(RECORDS SHOWN Opens)

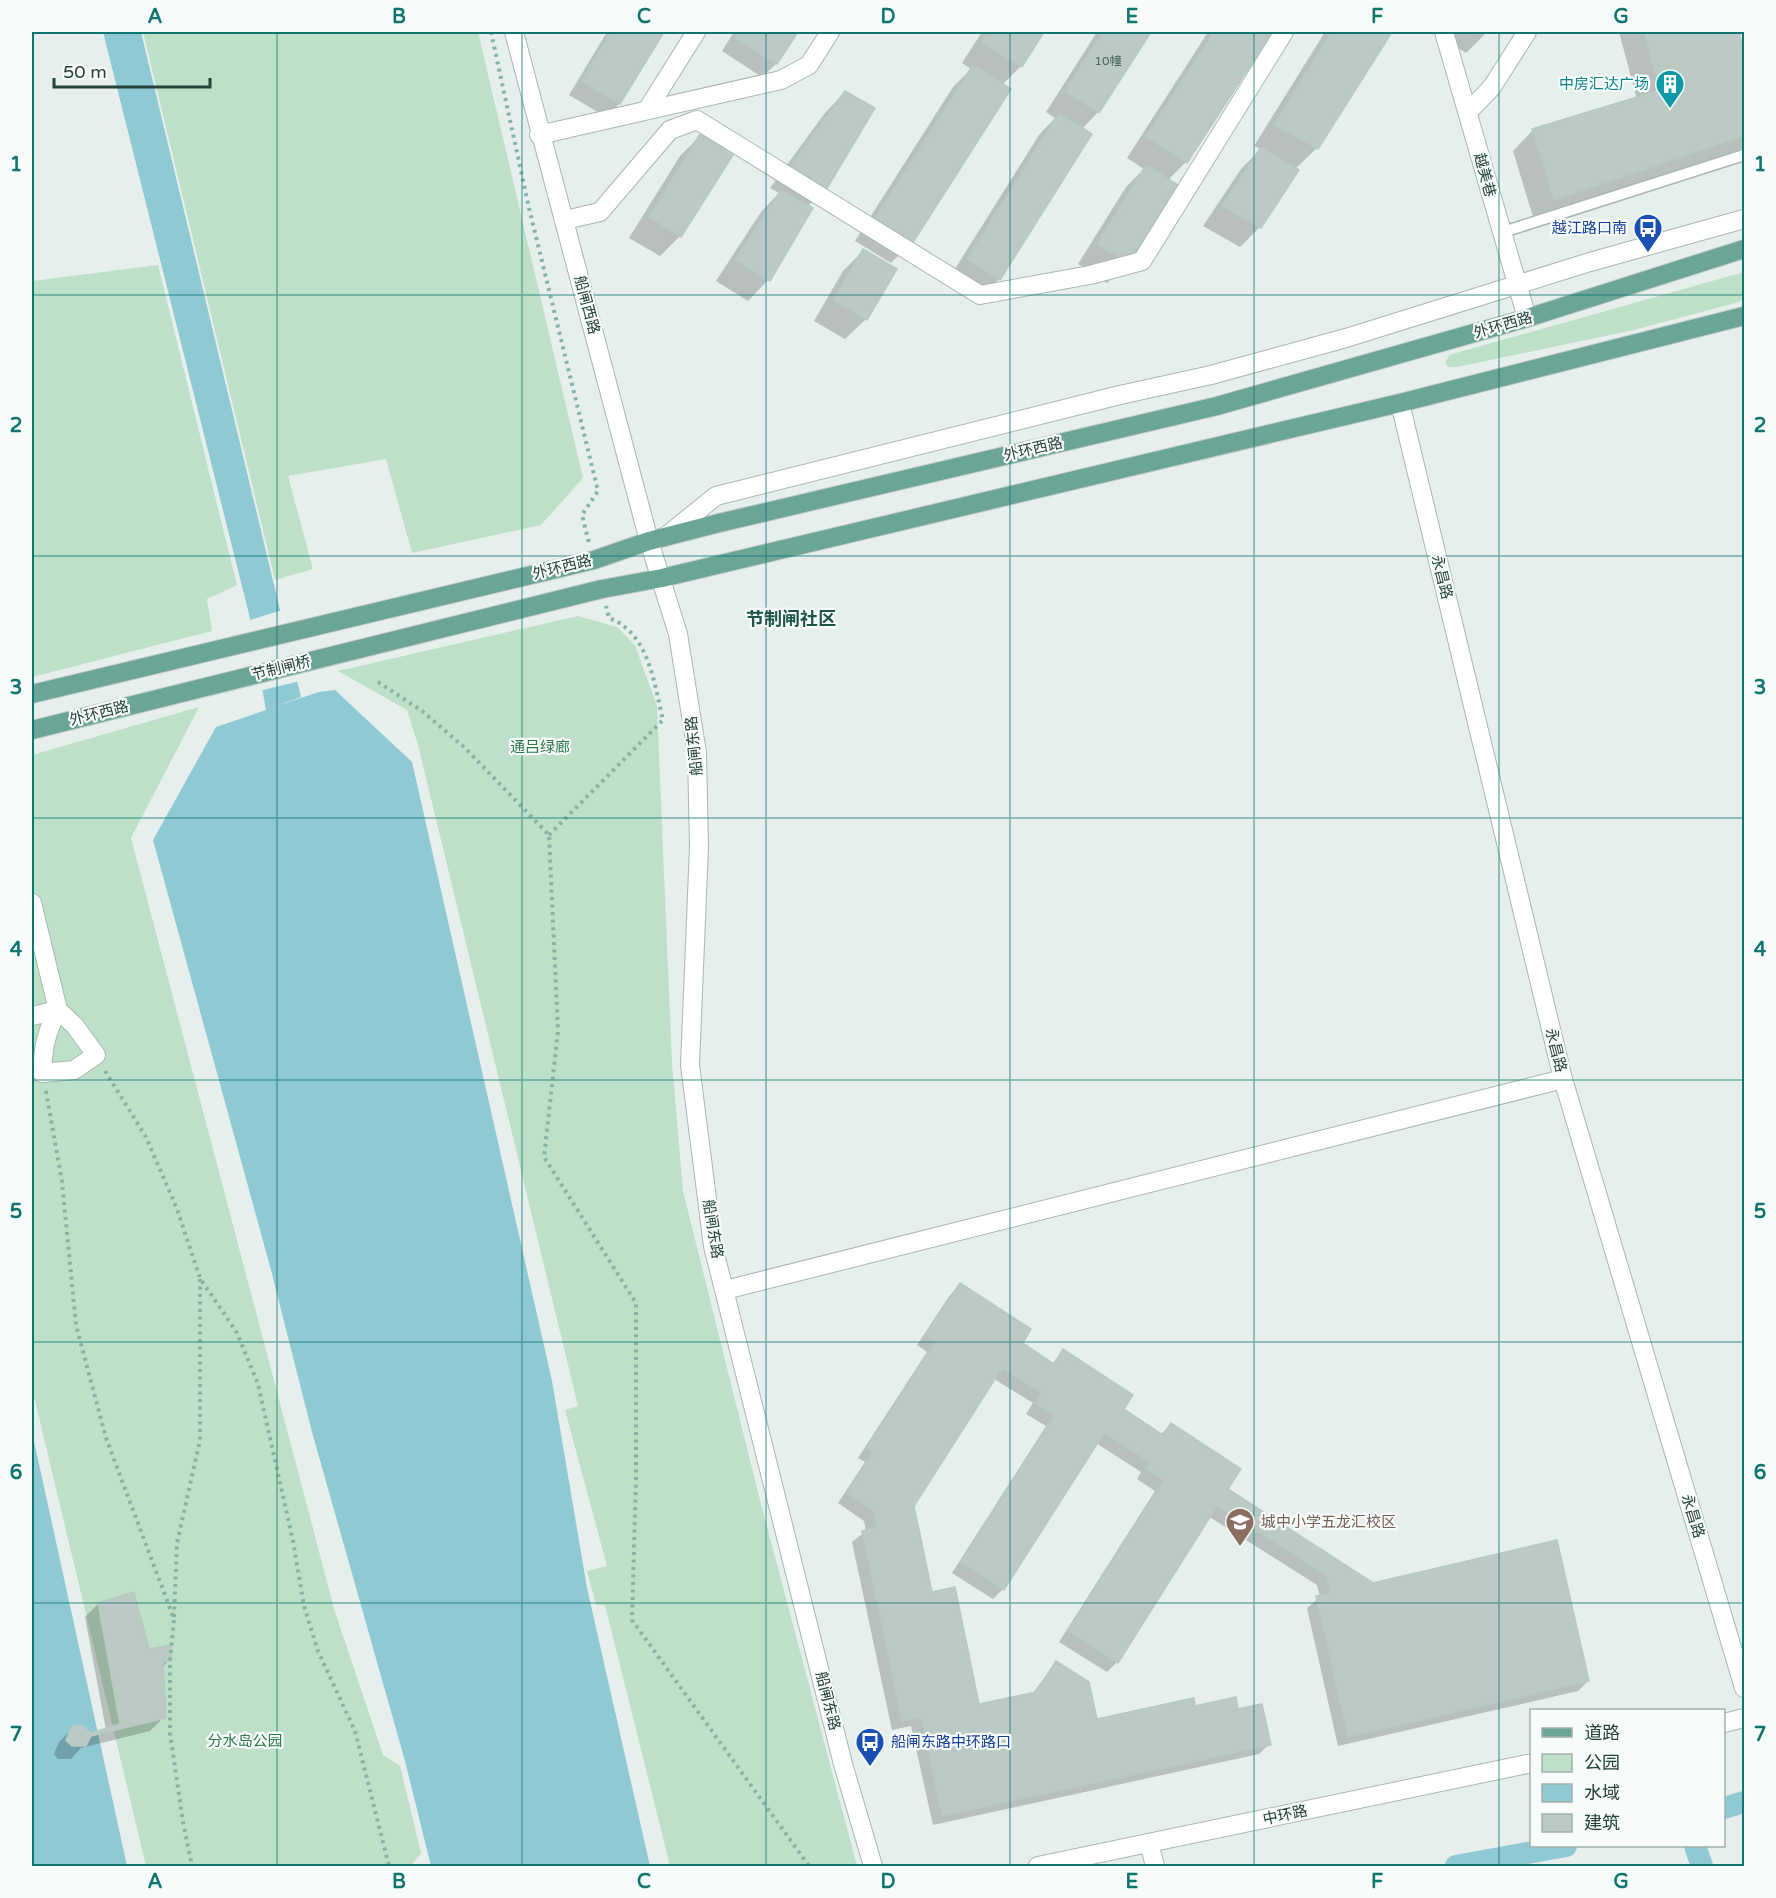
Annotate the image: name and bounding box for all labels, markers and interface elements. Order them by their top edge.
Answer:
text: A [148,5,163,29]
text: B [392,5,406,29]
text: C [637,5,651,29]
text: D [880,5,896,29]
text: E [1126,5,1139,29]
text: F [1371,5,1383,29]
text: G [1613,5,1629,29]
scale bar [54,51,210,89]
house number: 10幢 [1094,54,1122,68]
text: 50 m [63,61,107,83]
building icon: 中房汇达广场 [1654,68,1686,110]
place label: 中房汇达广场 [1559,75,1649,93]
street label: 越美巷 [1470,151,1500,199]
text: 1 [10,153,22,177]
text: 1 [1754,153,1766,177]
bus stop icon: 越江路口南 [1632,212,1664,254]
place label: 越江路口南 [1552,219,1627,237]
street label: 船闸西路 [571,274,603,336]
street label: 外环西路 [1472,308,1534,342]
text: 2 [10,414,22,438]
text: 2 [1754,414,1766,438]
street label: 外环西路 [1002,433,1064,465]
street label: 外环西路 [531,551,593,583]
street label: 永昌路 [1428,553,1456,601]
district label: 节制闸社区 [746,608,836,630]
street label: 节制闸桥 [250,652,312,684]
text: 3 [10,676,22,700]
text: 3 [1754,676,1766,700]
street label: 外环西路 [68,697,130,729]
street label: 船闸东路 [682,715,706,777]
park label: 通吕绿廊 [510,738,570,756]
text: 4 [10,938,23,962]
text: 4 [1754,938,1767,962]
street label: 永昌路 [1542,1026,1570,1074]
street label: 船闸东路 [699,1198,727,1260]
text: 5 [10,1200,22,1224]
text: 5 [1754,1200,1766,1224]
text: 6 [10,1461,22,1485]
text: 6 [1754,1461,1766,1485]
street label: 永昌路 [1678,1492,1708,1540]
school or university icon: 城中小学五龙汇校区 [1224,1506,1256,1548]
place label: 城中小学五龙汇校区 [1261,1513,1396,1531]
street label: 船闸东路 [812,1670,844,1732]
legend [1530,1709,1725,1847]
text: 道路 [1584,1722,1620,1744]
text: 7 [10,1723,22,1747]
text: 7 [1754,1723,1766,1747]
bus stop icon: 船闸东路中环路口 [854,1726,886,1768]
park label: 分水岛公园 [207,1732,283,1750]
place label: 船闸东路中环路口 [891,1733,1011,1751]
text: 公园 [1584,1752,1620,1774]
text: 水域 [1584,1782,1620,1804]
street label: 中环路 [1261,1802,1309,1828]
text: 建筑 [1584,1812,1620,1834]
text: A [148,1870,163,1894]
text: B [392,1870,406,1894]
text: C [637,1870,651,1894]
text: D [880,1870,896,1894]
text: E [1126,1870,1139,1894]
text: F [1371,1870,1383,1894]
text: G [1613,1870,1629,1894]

(RECORDS SHOWN Closes)
(RECORDS SHOWN Opens)

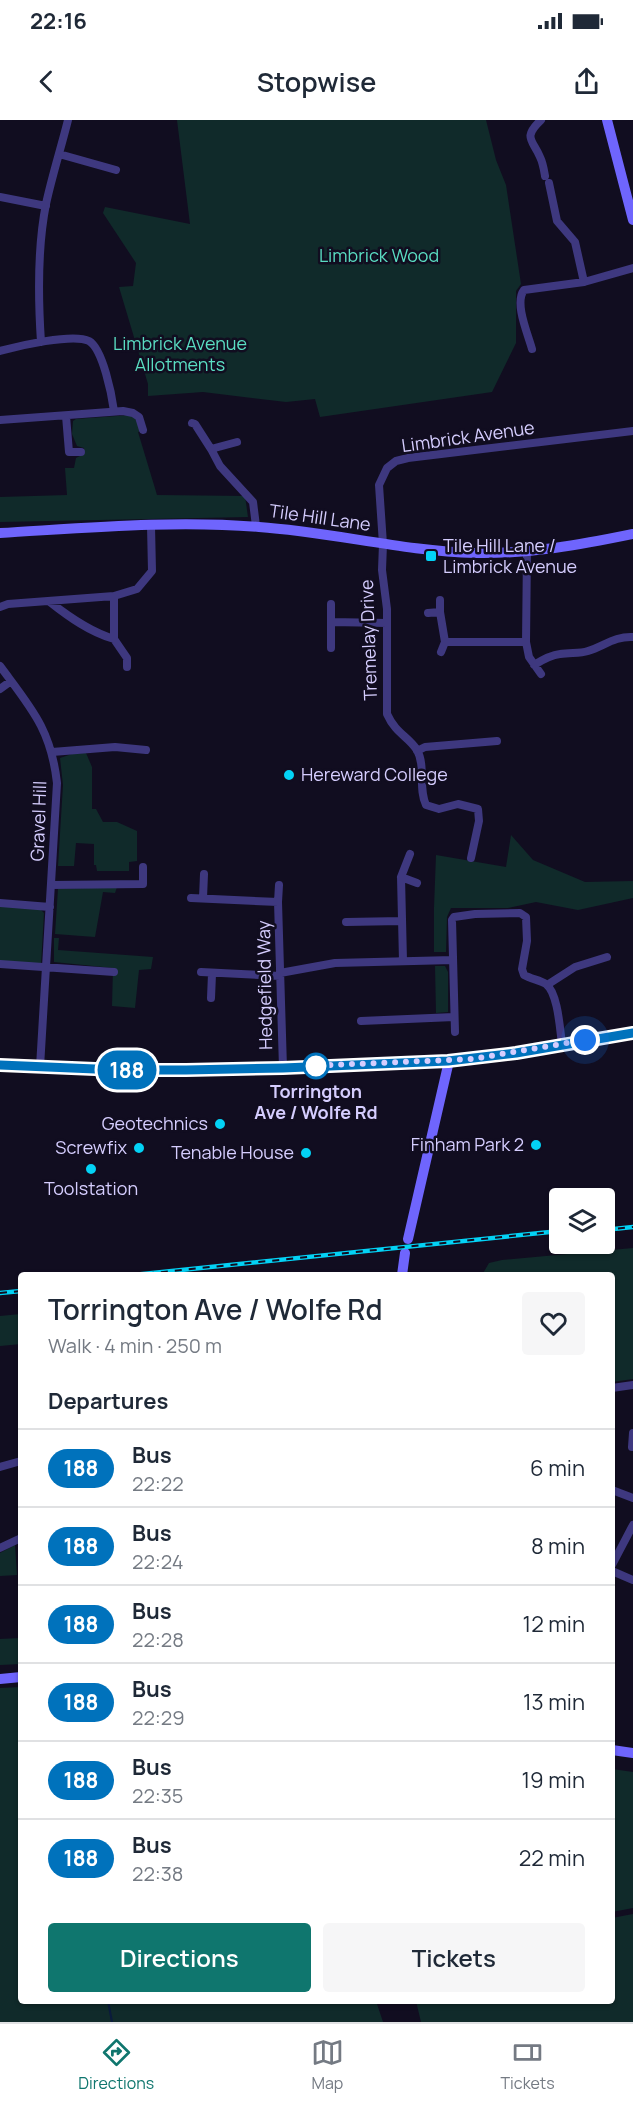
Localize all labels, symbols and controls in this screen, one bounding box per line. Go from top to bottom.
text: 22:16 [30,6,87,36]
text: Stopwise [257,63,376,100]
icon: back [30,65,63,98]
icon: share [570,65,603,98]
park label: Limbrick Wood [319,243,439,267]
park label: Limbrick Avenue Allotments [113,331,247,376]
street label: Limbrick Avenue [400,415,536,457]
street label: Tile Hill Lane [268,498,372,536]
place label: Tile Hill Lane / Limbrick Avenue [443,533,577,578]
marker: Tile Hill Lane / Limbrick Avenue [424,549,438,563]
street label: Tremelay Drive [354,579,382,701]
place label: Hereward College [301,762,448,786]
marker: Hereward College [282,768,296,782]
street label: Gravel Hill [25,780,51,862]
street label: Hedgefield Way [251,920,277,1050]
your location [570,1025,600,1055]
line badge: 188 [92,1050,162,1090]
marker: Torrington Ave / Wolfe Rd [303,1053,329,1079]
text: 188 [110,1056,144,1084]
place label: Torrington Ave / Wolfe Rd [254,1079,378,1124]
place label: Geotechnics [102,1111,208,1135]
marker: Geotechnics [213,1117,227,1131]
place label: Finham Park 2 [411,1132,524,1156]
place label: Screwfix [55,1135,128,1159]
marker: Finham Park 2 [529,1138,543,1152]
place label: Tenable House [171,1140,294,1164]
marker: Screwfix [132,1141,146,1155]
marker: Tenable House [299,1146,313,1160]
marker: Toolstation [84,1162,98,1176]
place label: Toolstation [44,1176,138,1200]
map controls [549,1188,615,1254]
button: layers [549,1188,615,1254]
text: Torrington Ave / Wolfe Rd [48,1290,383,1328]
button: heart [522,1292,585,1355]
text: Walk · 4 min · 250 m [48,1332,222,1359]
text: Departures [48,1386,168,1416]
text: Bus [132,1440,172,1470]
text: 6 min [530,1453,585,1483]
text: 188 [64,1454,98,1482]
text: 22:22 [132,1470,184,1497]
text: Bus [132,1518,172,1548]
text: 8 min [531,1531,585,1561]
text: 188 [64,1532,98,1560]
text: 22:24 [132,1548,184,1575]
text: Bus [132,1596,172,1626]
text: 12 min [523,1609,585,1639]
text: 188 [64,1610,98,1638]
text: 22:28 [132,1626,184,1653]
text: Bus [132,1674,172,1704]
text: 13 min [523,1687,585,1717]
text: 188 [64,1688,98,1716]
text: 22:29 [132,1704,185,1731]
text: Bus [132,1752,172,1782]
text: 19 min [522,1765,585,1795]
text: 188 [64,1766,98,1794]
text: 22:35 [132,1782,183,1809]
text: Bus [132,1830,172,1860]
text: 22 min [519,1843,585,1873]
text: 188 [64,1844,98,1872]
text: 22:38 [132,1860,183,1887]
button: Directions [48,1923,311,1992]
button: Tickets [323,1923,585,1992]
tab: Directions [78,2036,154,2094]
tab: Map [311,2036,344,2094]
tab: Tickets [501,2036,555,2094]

(RECORDS SHOWN Closes)

**PROBLEM REQUIREMENTS**
Report back each line of the entries that holds the string "Geotechnics".

**THE ANSWER**
place label: Geotechnics [102,1111,208,1135]
marker: Geotechnics [213,1117,227,1131]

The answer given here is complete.